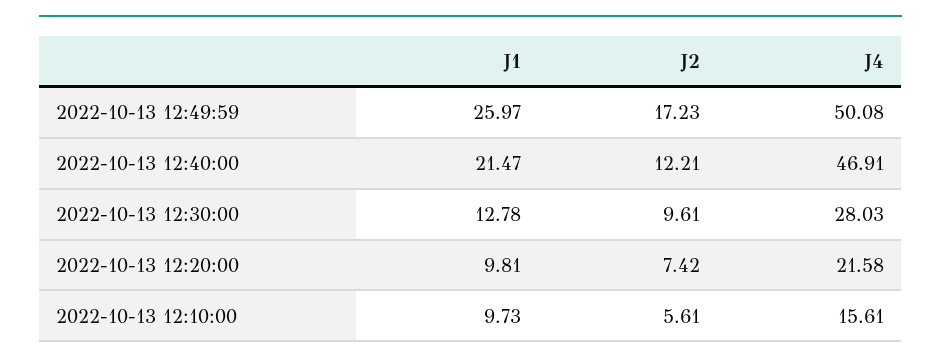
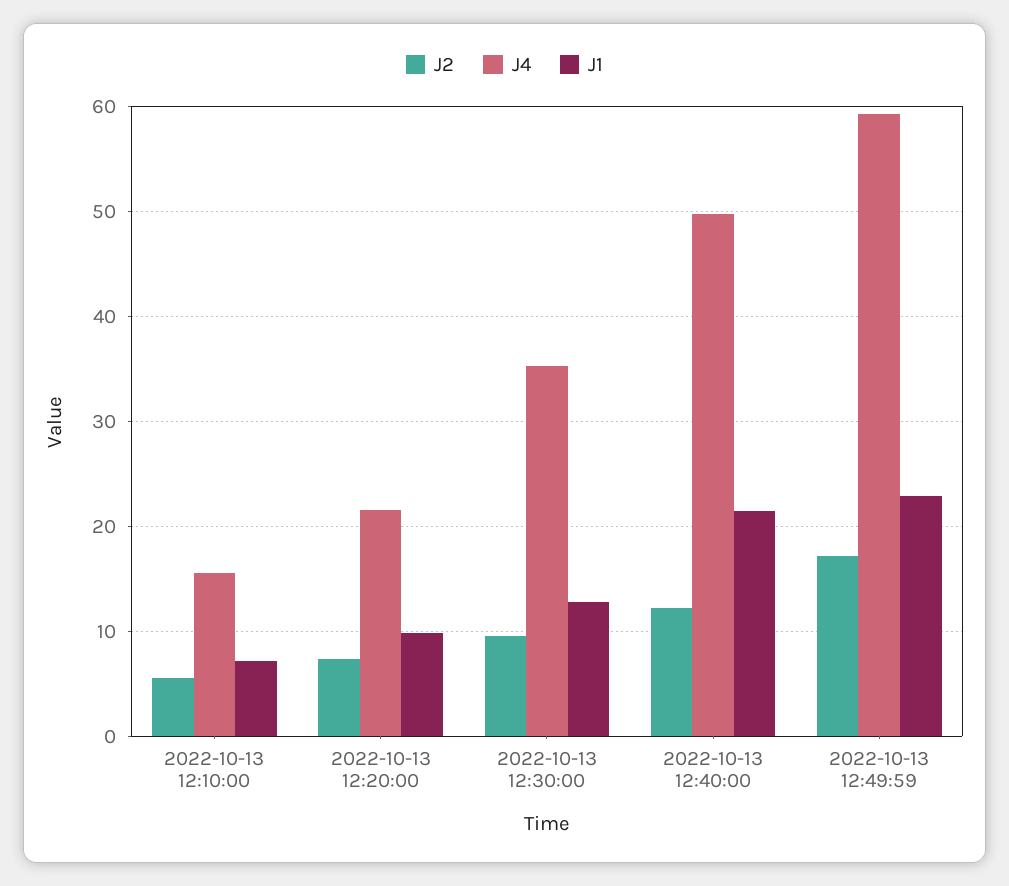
  {
    "J1": {
-     "2022-10-13 12:49:59": 25.97,
+     "2022-10-13 12:49:59": 23,
      "2022-10-13 12:40:00": 21.47,
      "2022-10-13 12:30:00": 12.78,
      "2022-10-13 12:20:00": 9.81,
-     "2022-10-13 12:10:00": 9.73
+     "2022-10-13 12:10:00": 7
    },
    "J2": {
      "2022-10-13 12:49:59": 17.23,
      "2022-10-13 12:40:00": 12.21,
      "2022-10-13 12:30:00": 9.61,
      "2022-10-13 12:20:00": 7.42,
      "2022-10-13 12:10:00": 5.61
    },
    "J4": {
-     "2022-10-13 12:49:59": 50.08,
+     "2022-10-13 12:49:59": 59,
-     "2022-10-13 12:40:00": 46.91,
+     "2022-10-13 12:40:00": 50,
-     "2022-10-13 12:30:00": 28.03,
+     "2022-10-13 12:30:00": 35,
      "2022-10-13 12:20:00": 21.58,
      "2022-10-13 12:10:00": 15.61
    }
  }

— Written task —
Write the lines above out again exactly, excluding every picture.

— Result of the task —
  {
    "J1": {
-     "2022-10-13 12:49:59": 25.97,
+     "2022-10-13 12:49:59": 23,
      "2022-10-13 12:40:00": 21.47,
      "2022-10-13 12:30:00": 12.78,
      "2022-10-13 12:20:00": 9.81,
-     "2022-10-13 12:10:00": 9.73
+     "2022-10-13 12:10:00": 7
    },
    "J2": {
      "2022-10-13 12:49:59": 17.23,
      "2022-10-13 12:40:00": 12.21,
      "2022-10-13 12:30:00": 9.61,
      "2022-10-13 12:20:00": 7.42,
      "2022-10-13 12:10:00": 5.61
    },
    "J4": {
-     "2022-10-13 12:49:59": 50.08,
+     "2022-10-13 12:49:59": 59,
-     "2022-10-13 12:40:00": 46.91,
+     "2022-10-13 12:40:00": 50,
-     "2022-10-13 12:30:00": 28.03,
+     "2022-10-13 12:30:00": 35,
      "2022-10-13 12:20:00": 21.58,
      "2022-10-13 12:10:00": 15.61
    }
  }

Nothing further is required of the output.